So I allow that people may not always react as we would, or as we would like, when under stress, when in unknown situations, when terrified of the greyness of possibilities. I consider whether I would like someone to offer me the same. I am a great person, and I come with baggage. Type Geek is a great person and he comes with baggage. Is it possible that we may be able to combine some of our luggage, in order to lighten our collective loads? Is it possible that we won’t? Could I be wrong? Definitely. Is it also possible that this might be a great love story, one of perseverance, trust, faith and unconditional love? That is also a possibility, albeit perhaps a smaller one from the view on the sidelines.

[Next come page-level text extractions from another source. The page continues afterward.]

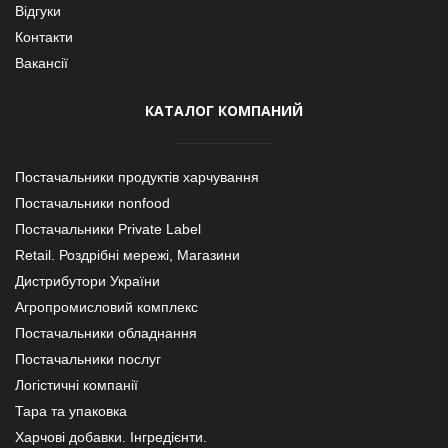
Відгуки
Контакти
Вакансії
КАТАЛОГ КОМПАНИЙ
Постачальники продуктів харчування
Постачальники nonfood
Постачальники Private Label
Retail. Роздрібні мережі, Магазини
Дистрибутори України
Агропромисловий комплекс
Постачальники обладнання
Постачальники послуг
Логістичні компанії
Тара та упаковка
Харчові добавки. Інгредієнти.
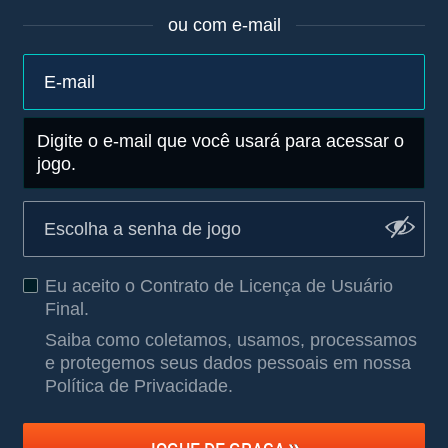
ou com e-mail
Digite o e-mail que você usará para acessar o
jogo.
Eu aceito o
Contrato de Licença de Usuário
Final
.
Saiba como coletamos, usamos, processamos
e protegemos seus dados pessoais em nossa
Política de Privacidade
.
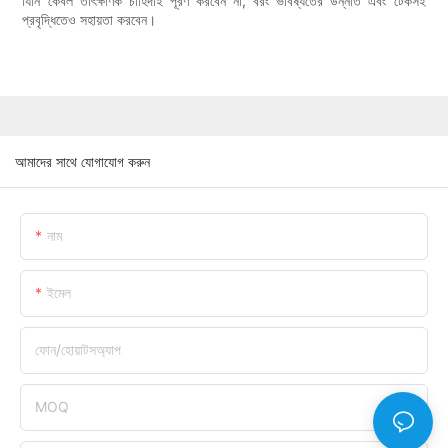
যিনি কেবল তাৎক্ষণিক চাহিদাই পূরণ করবেন না, বরং ভবিষ্যতের উন্নতি এবং টেকসই
প্রবৃদ্ধিতেও সহায়তা করবেন।
আমাদের সাথে যোগাযোগ করুন
নাম
ইমেল
ফোন/হোয়াটসঅ্যাপ
MOQ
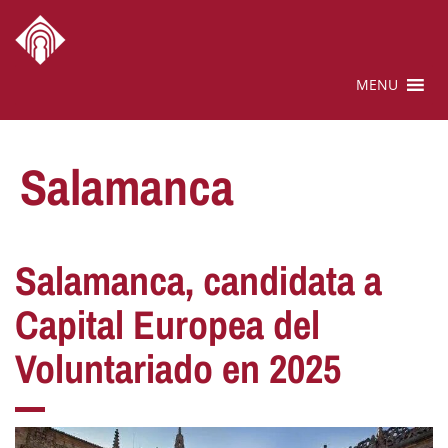
MENU
Salamanca
Salamanca, candidata a
Capital Europea del
Voluntariado en 2025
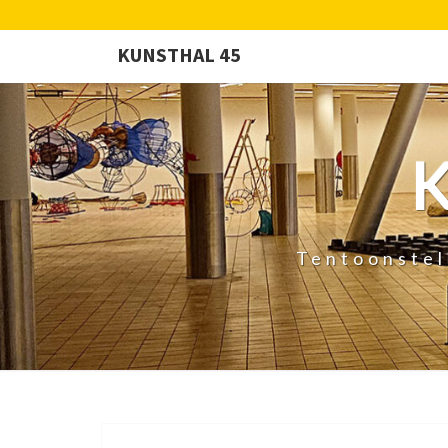
KUNSTHAL 45
Tentoonstel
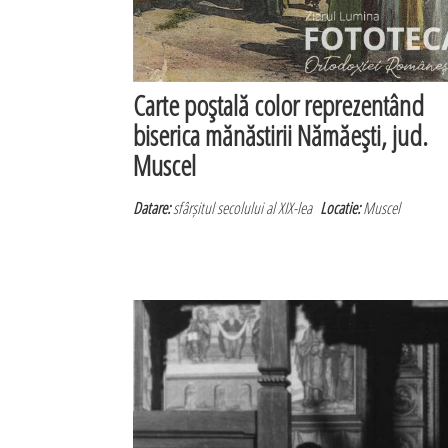
Carte poştală color reprezentând
biserica mănăstirii Nămăeşti, jud.
Muscel
Datare:
sfârșitul secolului al XIX-lea
Locatie:
Muscel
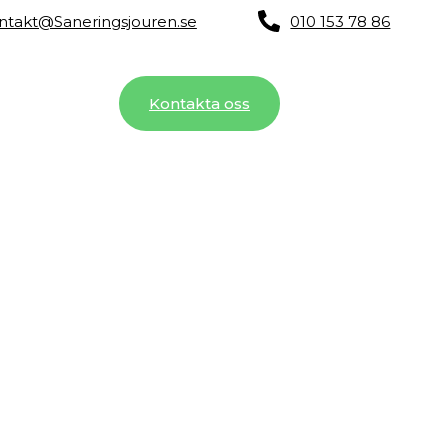
ntakt@Saneringsjouren.se
010 153 78 86
m oss
Blog
Kontakta oss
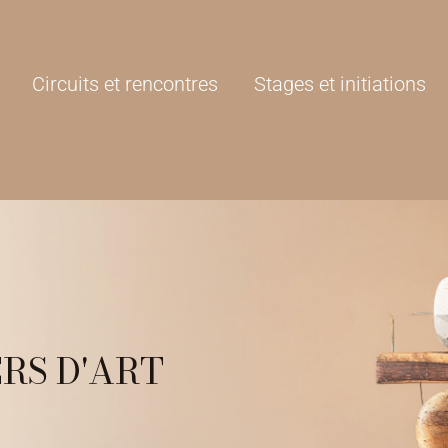
Circuits et rencontres
Stages et initiations
RS D'ART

I don’t ask anyone to understand why. I just ask that you consider what you would do if you met someone who stopped your breath. How you would react if you woke up one morning knowing that this man or woman was the one you wanted to be old with. I don’t fall in love easily. I do, however, regret deeply. I don’t want to regret Type Geek. I’d rather have heartache, experience, and footprints on my soul and in the end be able to say I tried. I love myself enough to allow myself the possibility that Type Geek could be the greatest love of my life, and that I deserve to experience that fully, even if it isn’t easy, even if it hurts sometimes, because hearing him call me Sugar, or kiss me on the forehead as I lay with my head on his chest in bed, his scent in my lungs, those moments are the moments we will remember when we die, not the missed calls, or sudden business trips.

This may turn painful — as love often does — but there might be another ending to this story. I won’t know until I get there.